**Available data**

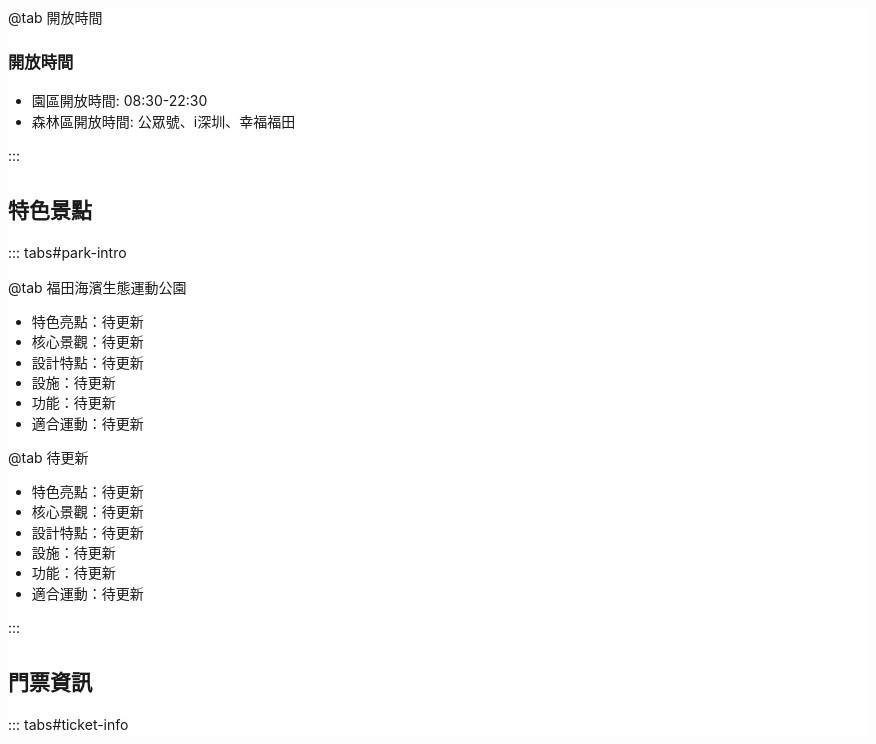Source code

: @tab 開放時間
### 開放時間
- 園區開放時間: 08:30-22:30
- 森林區開放時間: 公眾號、i深圳、幸福福田

:::

## 特色景點

::: tabs#park-intro

@tab 福田海濱生態運動公園
<ImageCard
image="https://www.sz.gov.cn/img/4/4096/4096519/11111306.jpg"
    title="福田海濱生態運動公園"
    description="福田海濱生態運動公園，位於白石路與紅樹林路交叉口東南側，濱海大道北側，是全國首個在污水處理廠上建成的以足球為主題的體育生態公園。 公園佔地總面積達7.6萬㎡，體育設置用地3.11萬㎡，共包含'天空球場'與'星空廣場'兩大區域，有12棟建築物、足球場、智能跑道及花園，新點與看點滿滿，讓人迫不及待入園遊覽。 足球場數量包含：標準11人制足球場：2片；標準8人制足球場：4片；標準5人制足球場：2片。"
    date=""
    author="市文化廣電旅遊體育局"
/>


- 特色亮點：待更新
- 核心景觀：待更新
- 設計特點：待更新
- 設施：待更新
- 功能：待更新
- 適合運動：待更新

@tab 待更新
<ImageCard
image="https://www.sz.gov.cn/img/4/4096/4096519/11111306.jpg"
    title="福田海濱生態運動公園"
    description="福田海濱生態運動公園，位於白石路與紅樹林路交叉口東南側，濱海大道北側，是全國首個在污水處理廠上建成的以足球為主題的體育生態公園。 公園佔地總面積達7.6萬㎡，體育設置用地3.11萬㎡，共包含'天空球場'與'星空廣場'兩大區域，有12棟建築物、足球場、智能跑道及花園，新點與看點滿滿，讓人迫不及待入園遊覽。 足球場數量包含：標準11人制足球場：2片；標準8人制足球場：4片；標準5人制足球場：2片。"
    date=""
    author="市文化廣電旅遊體育局"
/>


- 特色亮點：待更新
- 核心景觀：待更新
- 設計特點：待更新
- 設施：待更新
- 功能：待更新
- 適合運動：待更新

:::

## 門票資訊

::: tabs#ticket-info
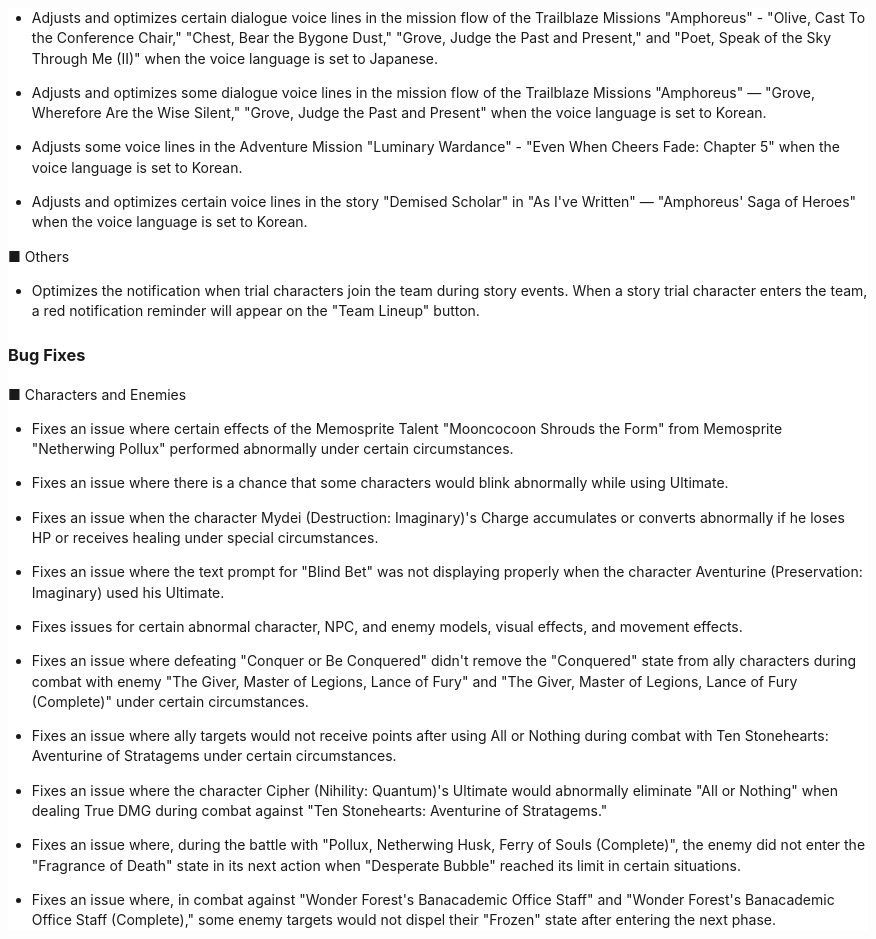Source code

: - Adjusts and optimizes certain dialogue voice lines in the mission flow of the Trailblaze Missions "Amphoreus" - "Olive, Cast To the Conference Chair," "Chest, Bear the Bygone Dust," "Grove, Judge the Past and Present," and "Poet, Speak of the Sky Through Me (II)" when the voice language is set to Japanese.

- Adjusts and optimizes some dialogue voice lines in the mission flow of the Trailblaze Missions "Amphoreus" — "Grove, Wherefore Are the Wise Silent," "Grove, Judge the Past and Present" when the voice language is set to Korean.

- Adjusts some voice lines in the Adventure Mission "Luminary Wardance" - "Even When Cheers Fade: Chapter 5" when the voice language is set to Korean.

- Adjusts and optimizes certain voice lines in the story "Demised Scholar" in "As I've Written" — "Amphoreus' Saga of Heroes" when the voice language is set to Korean.

■ Others

- Optimizes the notification when trial characters join the team during story events. When a story trial character enters the team, a red notification reminder will appear on the "Team Lineup" button.

###  Bug Fixes

■ Characters and Enemies

- Fixes an issue where certain effects of the Memosprite Talent "Mooncocoon Shrouds the Form" from Memosprite "Netherwing Pollux" performed abnormally under certain circumstances.

- Fixes an issue where there is a chance that some characters would blink abnormally while using Ultimate.

- Fixes an issue when the character Mydei (Destruction: Imaginary)'s Charge accumulates or converts abnormally if he loses HP or receives healing under special circumstances.

- Fixes an issue where the text prompt for "Blind Bet" was not displaying properly when the character Aventurine (Preservation: Imaginary) used his Ultimate.

- Fixes issues for certain abnormal character, NPC, and enemy models, visual effects, and movement effects.

- Fixes an issue where defeating "Conquer or Be Conquered" didn't remove the "Conquered" state from ally characters during combat with enemy "The Giver, Master of Legions, Lance of Fury" and "The Giver, Master of Legions, Lance of Fury (Complete)" under certain circumstances.

- Fixes an issue where ally targets would not receive points after using All or Nothing during combat with Ten Stonehearts: Aventurine of Stratagems under certain circumstances.

- Fixes an issue where the character Cipher (Nihility: Quantum)'s Ultimate would abnormally eliminate "All or Nothing" when dealing True DMG during combat against "Ten Stonehearts: Aventurine of Stratagems."

- Fixes an issue where, during the battle with "Pollux, Netherwing Husk, Ferry of Souls (Complete)", the enemy did not enter the "Fragrance of Death" state in its next action when "Desperate Bubble" reached its limit in certain situations.

- Fixes an issue where, in combat against "Wonder Forest's Banacademic Office Staff" and "Wonder Forest's Banacademic Office Staff (Complete)," some enemy targets would not dispel their "Frozen" state after entering the next phase.
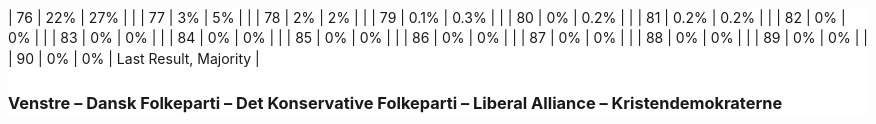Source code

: | 76 | 22% | 27% |  |
| 77 | 3% | 5% |  |
| 78 | 2% | 2% |  |
| 79 | 0.1% | 0.3% |  |
| 80 | 0% | 0.2% |  |
| 81 | 0.2% | 0.2% |  |
| 82 | 0% | 0% |  |
| 83 | 0% | 0% |  |
| 84 | 0% | 0% |  |
| 85 | 0% | 0% |  |
| 86 | 0% | 0% |  |
| 87 | 0% | 0% |  |
| 88 | 0% | 0% |  |
| 89 | 0% | 0% |  |
| 90 | 0% | 0% | Last Result, Majority |

### Venstre – Dansk Folkeparti – Det Konservative Folkeparti – Liberal Alliance – Kristendemokraterne
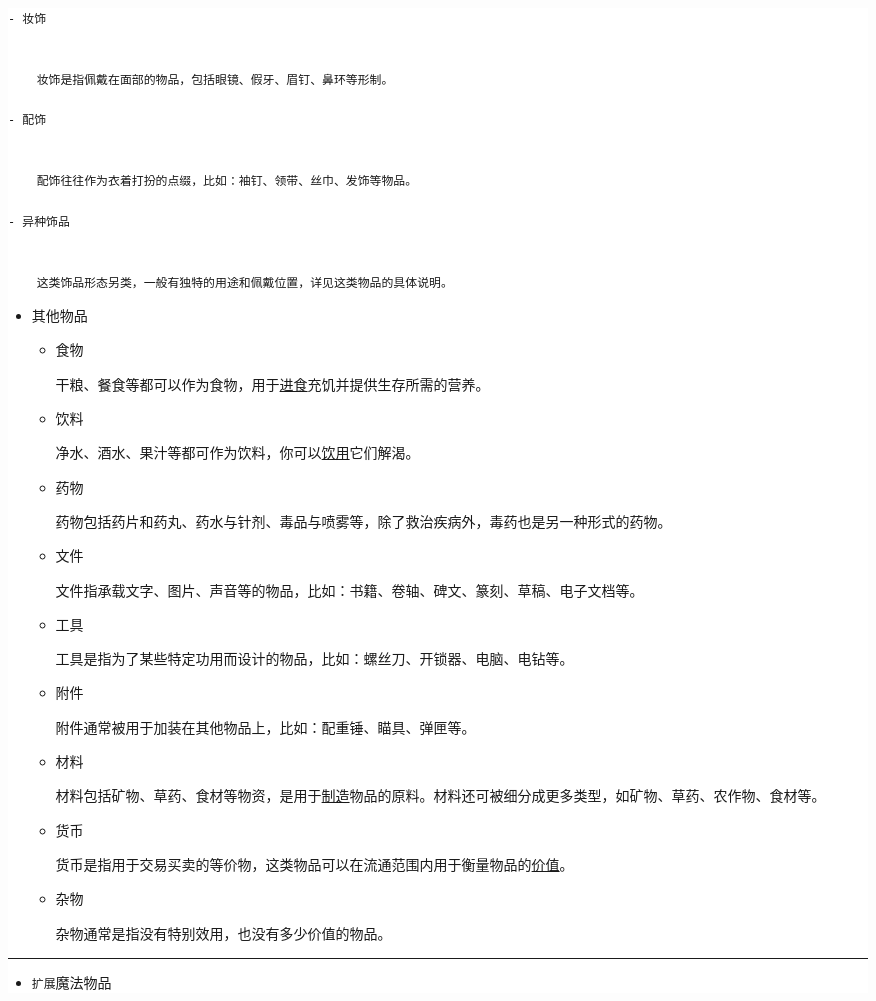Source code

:     - 妆饰
        
        
        妆饰是指佩戴在面部的物品，包括眼镜、假牙、眉钉、鼻环等形制。
        
    - 配饰
        
        
        配饰往往作为衣着打扮的点缀，比如：袖钉、领带、丝巾、发饰等物品。
        
    - 异种饰品
        
        
        这类饰品形态另类，一般有独特的用途和佩戴位置，详见这类物品的具体说明。
        
- 其他物品
    
    
    - 食物
        
        
        干粮、餐食等都可以作为食物，用于[进食](%E8%BF%9B%E9%A3%9F%201b4d619a067b80d88662c0771da52fa7.md)充饥并提供生存所需的营养。
        
    - 饮料
        
        
        净水、酒水、果汁等都可作为饮料，你可以[饮用](%E9%A5%AE%E7%94%A8%201b4d619a067b80dba658f1da6870ce81.md)它们解渴。
        
    - 药物
        
        
        药物包括药片和药丸、药水与针剂、毒品与喷雾等，除了救治疾病外，毒药也是另一种形式的药物。
        
    - 文件
        
        
        文件指承载文字、图片、声音等的物品，比如：书籍、卷轴、碑文、篆刻、草稿、电子文档等。
        
    - 工具
        
        
        工具是指为了某些特定功用而设计的物品，比如：螺丝刀、开锁器、电脑、电钻等。
        
    - 附件
        
        
        附件通常被用于加装在其他物品上，比如：配重锤、瞄具、弹匣等。
        
    - 材料
        
        
        材料包括矿物、草药、食材等物资，是用于[制造](%E5%88%B6%E9%80%A0%201b3d619a067b801fa93ed39d82423e41.md)物品的原料。材料还可被细分成更多类型，如矿物、草药、农作物、食材等。
        
    - 货币
        
        
        货币是指用于交易买卖的等价物，这类物品可以在流通范围内用于衡量物品的[价值](%E4%BB%B7%E5%80%BC%201b3d619a067b802da10cc6f1c13b92c1.md)。
        
    - 杂物
        
        
        杂物通常是指没有特别效用，也没有多少价值的物品。
        

---

- `扩展`魔法物品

**To do**
Write out every line of the rows above as a numbered list, skipping the blank lines and leaving out the pictures.

**Task result**
1. Source code
2. : @tab 開放時間
3. ### 開放時間
4. - 園區開放時間: 08:30-22:30
5. - 森林區開放時間: 公眾號、i深圳、幸福福田
6. :::
7. ## 特色景點
8. ::: tabs#park-intro
9. @tab 福田海濱生態運動公園
10. <ImageCard
11. image="https://www.sz.gov.cn/img/4/4096/4096519/11111306.jpg"
12.     title="福田海濱生態運動公園"
13.     description="福田海濱生態運動公園，位於白石路與紅樹林路交叉口東南側，濱海大道北側，是全國首個在污水處理廠上建成的以足球為主題的體育生態公園。 公園佔地總面積達7.6萬㎡，體育設置用地3.11萬㎡，共包含'天空球場'與'星空廣場'兩大區域，有12棟建築物、足球場、智能跑道及花園，新點與看點滿滿，讓人迫不及待入園遊覽。 足球場數量包含：標準11人制足球場：2片；標準8人制足球場：4片；標準5人制足球場：2片。"
14.     date=""
15.     author="市文化廣電旅遊體育局"
16. />
17. - 特色亮點：待更新
18. - 核心景觀：待更新
19. - 設計特點：待更新
20. - 設施：待更新
21. - 功能：待更新
22. - 適合運動：待更新
23. @tab 待更新
24. <ImageCard
25. image="https://www.sz.gov.cn/img/4/4096/4096519/11111306.jpg"
26.     title="福田海濱生態運動公園"
27.     description="福田海濱生態運動公園，位於白石路與紅樹林路交叉口東南側，濱海大道北側，是全國首個在污水處理廠上建成的以足球為主題的體育生態公園。 公園佔地總面積達7.6萬㎡，體育設置用地3.11萬㎡，共包含'天空球場'與'星空廣場'兩大區域，有12棟建築物、足球場、智能跑道及花園，新點與看點滿滿，讓人迫不及待入園遊覽。 足球場數量包含：標準11人制足球場：2片；標準8人制足球場：4片；標準5人制足球場：2片。"
28.     date=""
29.     author="市文化廣電旅遊體育局"
30. />
31. - 特色亮點：待更新
32. - 核心景觀：待更新
33. - 設計特點：待更新
34. - 設施：待更新
35. - 功能：待更新
36. - 適合運動：待更新
37. :::
38. ## 門票資訊
39. ::: tabs#ticket-info
40. Source code
41. : - Adjusts and optimizes certain dialogue voice lines in the mission flow of the Trailblaze Missions "Amphoreus" - "Olive, Cast To the Conference Chair," "Chest, Bear the Bygone Dust," "Grove, Judge the Past and Present," and "Poet, Speak of the Sky Through Me (II)" when the voice language is set to Japanese.
42. - Adjusts and optimizes some dialogue voice lines in the mission flow of the Trailblaze Missions "Amphoreus" — "Grove, Wherefore Are the Wise Silent," "Grove, Judge the Past and Present" when the voice language is set to Korean.
43. - Adjusts some voice lines in the Adventure Mission "Luminary Wardance" - "Even When Cheers Fade: Chapter 5" when the voice language is set to Korean.
44. - Adjusts and optimizes certain voice lines in the story "Demised Scholar" in "As I've Written" — "Amphoreus' Saga of Heroes" when the voice language is set to Korean.
45. ■ Others
46. - Optimizes the notification when trial characters join the team during story events. When a story trial character enters the team, a red notification reminder will appear on the "Team Lineup" button.
47. ###  Bug Fixes
48. ■ Characters and Enemies
49. - Fixes an issue where certain effects of the Memosprite Talent "Mooncocoon Shrouds the Form" from Memosprite "Netherwing Pollux" performed abnormally under certain circumstances.
50. - Fixes an issue where there is a chance that some characters would blink abnormally while using Ultimate.
51. - Fixes an issue when the character Mydei (Destruction: Imaginary)'s Charge accumulates or converts abnormally if he loses HP or receives healing under special circumstances.
52. - Fixes an issue where the text prompt for "Blind Bet" was not displaying properly when the character Aventurine (Preservation: Imaginary) used his Ultimate.
53. - Fixes issues for certain abnormal character, NPC, and enemy models, visual effects, and movement effects.
54. - Fixes an issue where defeating "Conquer or Be Conquered" didn't remove the "Conquered" state from ally characters during combat with enemy "The Giver, Master of Legions, Lance of Fury" and "The Giver, Master of Legions, Lance of Fury (Complete)" under certain circumstances.
55. - Fixes an issue where ally targets would not receive points after using All or Nothing during combat with Ten Stonehearts: Aventurine of Stratagems under certain circumstances.
56. - Fixes an issue where the character Cipher (Nihility: Quantum)'s Ultimate would abnormally eliminate "All or Nothing" when dealing True DMG during combat against "Ten Stonehearts: Aventurine of Stratagems."
57. - Fixes an issue where, during the battle with "Pollux, Netherwing Husk, Ferry of Souls (Complete)", the enemy did not enter the "Fragrance of Death" state in its next action when "Desperate Bubble" reached its limit in certain situations.
58. - Fixes an issue where, in combat against "Wonder Forest's Banacademic Office Staff" and "Wonder Forest's Banacademic Office Staff (Complete)," some enemy targets would not dispel their "Frozen" state after entering the next phase.
59. Source code
60. : | 76 | 22% | 27% |  |
61. | 77 | 3% | 5% |  |
62. | 78 | 2% | 2% |  |
63. | 79 | 0.1% | 0.3% |  |
64. | 80 | 0% | 0.2% |  |
65. | 81 | 0.2% | 0.2% |  |
66. | 82 | 0% | 0% |  |
67. | 83 | 0% | 0% |  |
68. | 84 | 0% | 0% |  |
69. | 85 | 0% | 0% |  |
70. | 86 | 0% | 0% |  |
71. | 87 | 0% | 0% |  |
72. | 88 | 0% | 0% |  |
73. | 89 | 0% | 0% |  |
74. | 90 | 0% | 0% | Last Result, Majority |
75. ### Venstre – Dansk Folkeparti – Det Konservative Folkeparti – Liberal Alliance – Kristendemokraterne
76. Source code
77. :     - 妆饰
78.         妆饰是指佩戴在面部的物品，包括眼镜、假牙、眉钉、鼻环等形制。
79.     - 配饰
80.         配饰往往作为衣着打扮的点缀，比如：袖钉、领带、丝巾、发饰等物品。
81.     - 异种饰品
82.         这类饰品形态另类，一般有独特的用途和佩戴位置，详见这类物品的具体说明。
83. - 其他物品
84.     - 食物
85.         干粮、餐食等都可以作为食物，用于[进食](%E8%BF%9B%E9%A3%9F%201b4d619a067b80d88662c0771da52fa7.md)充饥并提供生存所需的营养。
86.     - 饮料
87.         净水、酒水、果汁等都可作为饮料，你可以[饮用](%E9%A5%AE%E7%94%A8%201b4d619a067b80dba658f1da6870ce81.md)它们解渴。
88.     - 药物
89.         药物包括药片和药丸、药水与针剂、毒品与喷雾等，除了救治疾病外，毒药也是另一种形式的药物。
90.     - 文件
91.         文件指承载文字、图片、声音等的物品，比如：书籍、卷轴、碑文、篆刻、草稿、电子文档等。
92.     - 工具
93.         工具是指为了某些特定功用而设计的物品，比如：螺丝刀、开锁器、电脑、电钻等。
94.     - 附件
95.         附件通常被用于加装在其他物品上，比如：配重锤、瞄具、弹匣等。
96.     - 材料
97.         材料包括矿物、草药、食材等物资，是用于[制造](%E5%88%B6%E9%80%A0%201b3d619a067b801fa93ed39d82423e41.md)物品的原料。材料还可被细分成更多类型，如矿物、草药、农作物、食材等。
98.     - 货币
99.         货币是指用于交易买卖的等价物，这类物品可以在流通范围内用于衡量物品的[价值](%E4%BB%B7%E5%80%BC%201b3d619a067b802da10cc6f1c13b92c1.md)。
100.     - 杂物
101.         杂物通常是指没有特别效用，也没有多少价值的物品。
102. ---
103. - `扩展`魔法物品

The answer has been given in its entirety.